Dataset rows
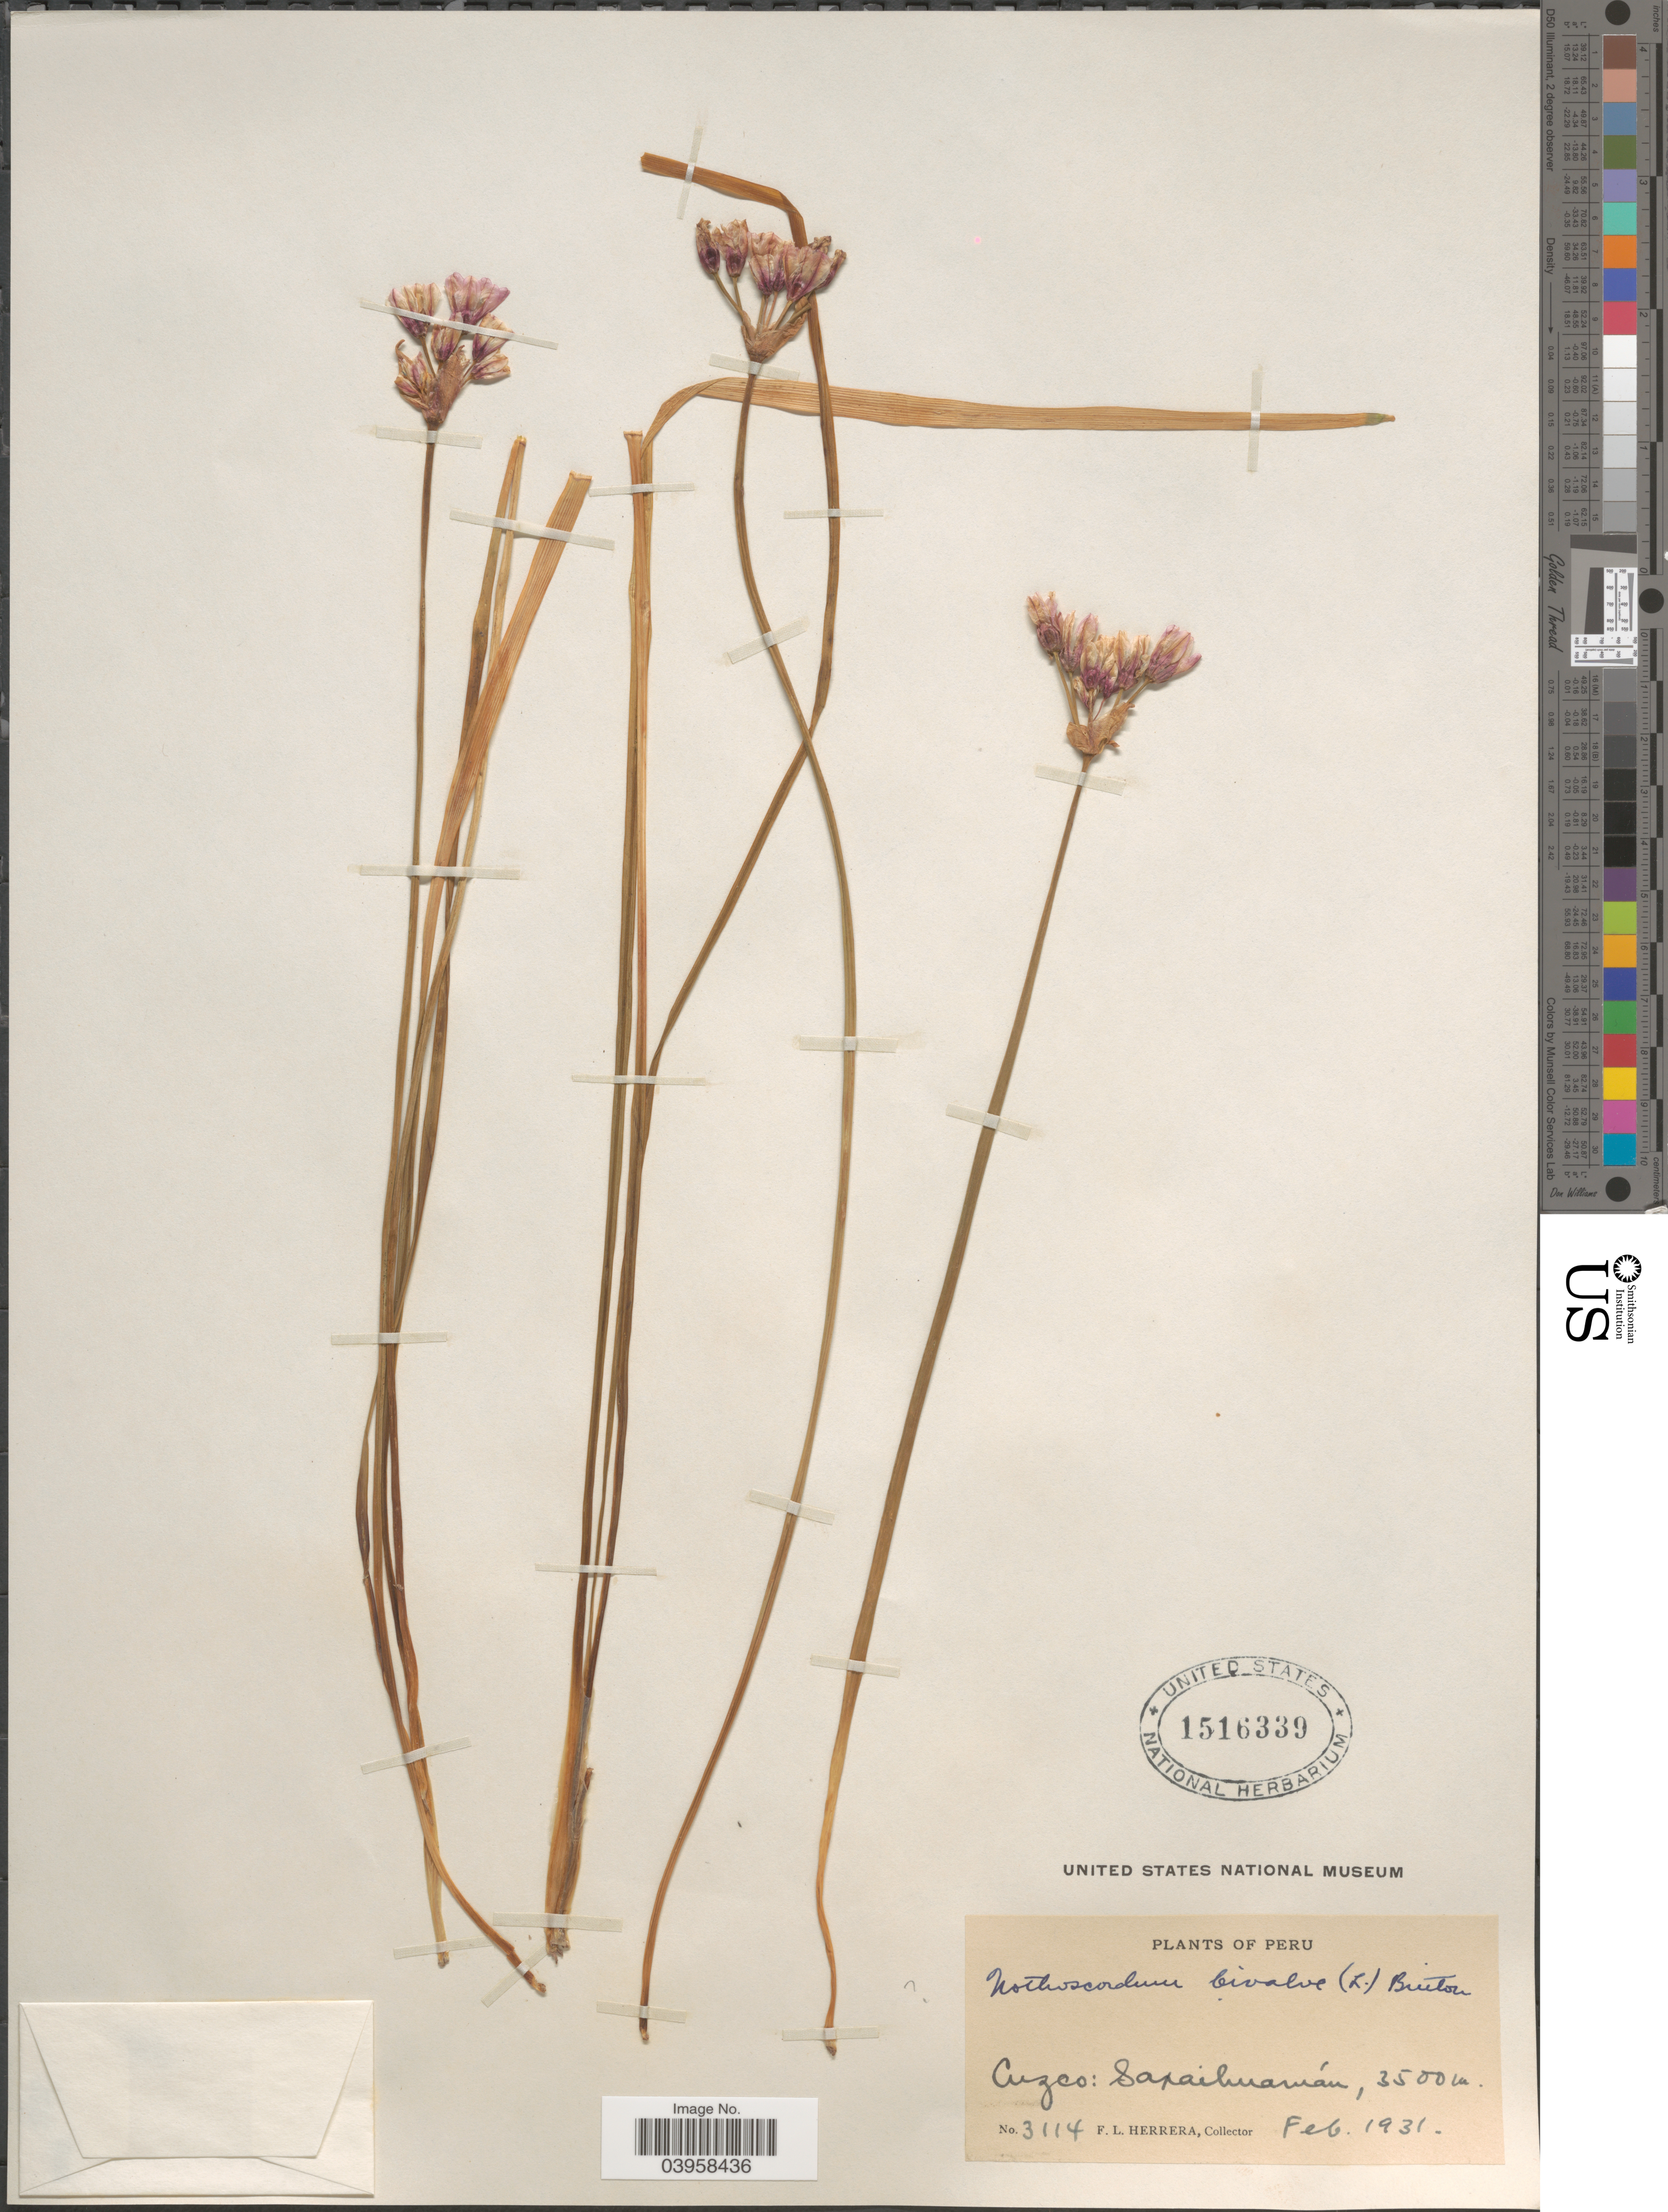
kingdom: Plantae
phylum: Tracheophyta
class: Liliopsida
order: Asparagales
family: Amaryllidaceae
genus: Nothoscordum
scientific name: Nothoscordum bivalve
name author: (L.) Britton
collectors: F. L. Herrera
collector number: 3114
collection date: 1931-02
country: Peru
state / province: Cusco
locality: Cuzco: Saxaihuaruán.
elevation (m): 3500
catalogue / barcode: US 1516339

*Problem requirements*:
Quote the records word for word, beginning at the line that contains "collector number: 3114" and continuing through to the end.

*Expected answer*:
collector number: 3114
collection date: 1931-02
country: Peru
state / province: Cusco
locality: Cuzco: Saxaihuaruán.
elevation (m): 3500
catalogue / barcode: US 1516339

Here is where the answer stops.